I don’t usually like to use quotes in blog posts, but this one is too perfect to pass up:
“and if there is a deep reluctance on the part of the true city dweller to leave his cramped quarters for the physically more benign environment of a suburb – even a model garden suburb! – his instincts are usually justified: in its various and many-sided life, in its very opportunities for social disharmony and conflict, the city creates drama; the suburb lacks it.” – Lewis Mumford
The other day, someone in my life asked me what the city could possibly offer that the suburbs didn’t. It’s frustrating to try to explain this on the spot, and I generally don’t even respond to these types of questions when taken to heart, because unless they’re asked out of genuine curiosity, they’re usually not coming from a person who wants to hear the answer. But of course, the question has been floating around in my head all week. The answers have made themselves known, always, on my walks to and from shoots, classes, or running errands. They’re usually fairly eloquent, but as eloquence goes, I tend to lose it the second I sit down to put pen to paper.

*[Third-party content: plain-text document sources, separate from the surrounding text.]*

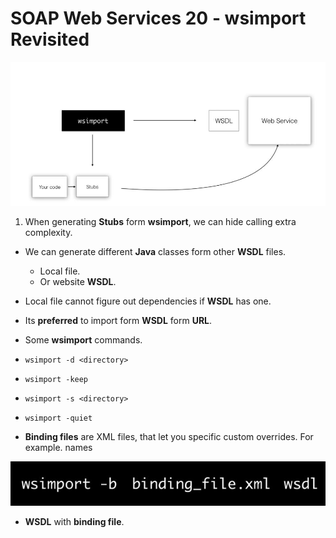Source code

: # SOAP Web Services 20 - wsimport Revisited

<img src="wsimport.JPG" alt="alt text" width="700"/>

1. When generating **Stubs** form **wsimport**, we can hide calling extra complexity.

- We can generate different **Java** classes form other **WSDL** files.
	- Local file.
	- Or website **WSDL**.

- Local file cannot figure out dependencies if **WSDL** has one.

- Its **preferred** to import form **WSDL** form **URL**.

- Some **wsimport** commands.

- `wsimport -d <directory>`
- `wsimport -keep `
- `wsimport -s <directory>`
- `wsimport -quiet`

- **Binding files** are XML files, that let you specific custom overrides. For example. names  

<img src="wsImportWithBinding.JPG" alt="alt text" width="700"/>

- **WSDL** with **binding file**.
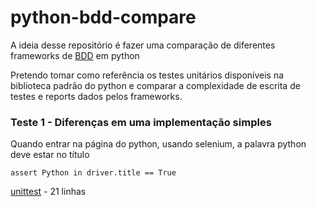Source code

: # python-bdd-compare

A ideia desse repositório é fazer uma comparação de diferentes frameworks de [BDD](https://en.wikipedia.org/wiki/Behavior-driven_development) em python

Pretendo tomar como referência os testes unitários disponíveis na biblioteca padrão do python e comparar a complexidade de escrita de testes e reports dados pelos frameworks.

### Teste 1 - Diferenças em uma implementação simples

Quando entrar na página do python, usando selenium, a palavra python deve estar no título

`assert Python in driver.title == True`

[unittest](unittest/teste_1.py) - 21 linhas
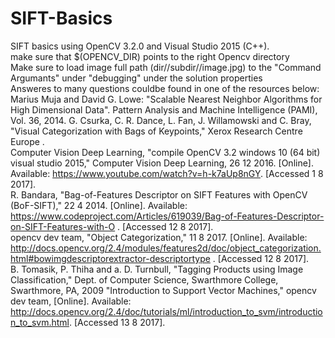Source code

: # SIFT-Basics
SIFT basics using OpenCV 3.2.0 and Visual Studio 2015 (C++).  
  make sure that $(OPENCV_DIR) points to the right Opencv directory     
Make sure to load image full path (dir//subdir//image.jpg) to the "Command Argumants" under "debugging" under the solution properties     
Answeres to many questions couldbe found in one of the resources below:
  Marius Muja and David G. Lowe: "Scalable Nearest Neighbor Algorithms for High Dimensional Data". Pattern Analysis and Machine Intelligence (PAMI), Vol. 36, 2014.	
  	G. Csurka, C. R. Dance, L. Fan, J. Willamowski and C. Bray, "Visual Categorization with Bags of Keypoints," Xerox Research Centre Europe .    	
		Computer Vision Deep Learning, "compile OpenCV 3.2 windows 10 (64 bit) visual studio 2015," Computer Vision Deep Learning, 26 12 2016. [Online]. Available: https://www.youtube.com/watch?v=h-k7aUp8nGY.  [Accessed 1 8 2017].	
			R. Bandara, "Bag-of-Features Descriptor on SIFT Features with OpenCV (BoF-SIFT)," 22 4 2014. [Online]. Available: https://www.codeproject.com/Articles/619039/Bag-of-Features-Descriptor-on-SIFT-Features-with-O . [Accessed 12 8 2017].	
			opencv dev team, "Object Categorization," 11 8 2017. [Online]. Available: http://docs.opencv.org/2.4/modules/features2d/doc/object_categorization.html#bowimgdescriptorextractor-descriptortype . [Accessed 12 8 2017].		
				B. Tomasik, P. Thiha and a. D. Turnbull, "Tagging Products using Image Classification," Dept. of Computer Science, Swarthmore College, Swarthmore, PA, 2009
  		"Introduction to Support Vector Machines," opencv dev team, [Online]. Available: http://docs.opencv.org/2.4/doc/tutorials/ml/introduction_to_svm/introduction_to_svm.html.  [Accessed 13 8 2017].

The city has a life of its own. An energy and a connection that draws people out of their apartment buildings and into its crowded streets. It feeds off of neon and bright lights, skyscrapers and little walk-ups, and it exists by cramming as many people as possible in a small area. And so we leave our cars parked, and we walk places. We interact with each other, because not only are we all in this together, but we’re all a part of the city. There ceases to be this scary “other” who is lurking around the corner. There is no big, bad evil out there that shares a certain facial feature, characteristic, or outfit. There’s no neighborhood that’s completely safe, hopeless, wealthy, or poor. There are no faceless homeless, because they are people, and you recognize them. There is a lack of tolerance of drive-thrus and garages, instead we favor walking in, talking to the face behind the counter, and leaving our cars in the perfect spot until we absolutely have to drive it because why in the world would you give that spot up? There is the fun of always having somewhere new to go and experience, the feeling that everything you could ever want is in a five mile radius, and the very odd phenomenon that is the intimacy of a big city: the fact that you run into the same people over and over regardless of where you live, work, and eat.
Life here is complicated, and you learn on your feet. I can vouch for that in terms of rush hour tickets (not what you might think), the sacredness of Sunday brunch, farmer’s markets, patio dining, walk-if-you-dare blizzard specials, a winter that doesn’t quit, the insanity that is the hunt for the perfect apartment, and forgetting where exactly you’ve parked your car, or how to drive for that matter.
Of course, these things are not mutually exclusive to the city. One can experience them, and does regularly, in the suburbs. And there is something to be said for a break in the country, for a wide-open pasture or a non-lake beach. But it’s only in the city that you feel all of them, together, which such intensity. And there is a price to be paid – some people want yards (to which I ask, WHY?! when that clearly means lawn chores. But I suppose you all are the same people who want kids, and that’s a completely different matter) and others would like square footage for a price that just won’t be found here. Others yet like quiet, and don’t get the same rush of adrenaline off the buzz of the city. And that’s fair, and has merit. But I am loyal to the city with a ferocity that is hard to match – it doesn’t have to be this one, but I know it when I feel it.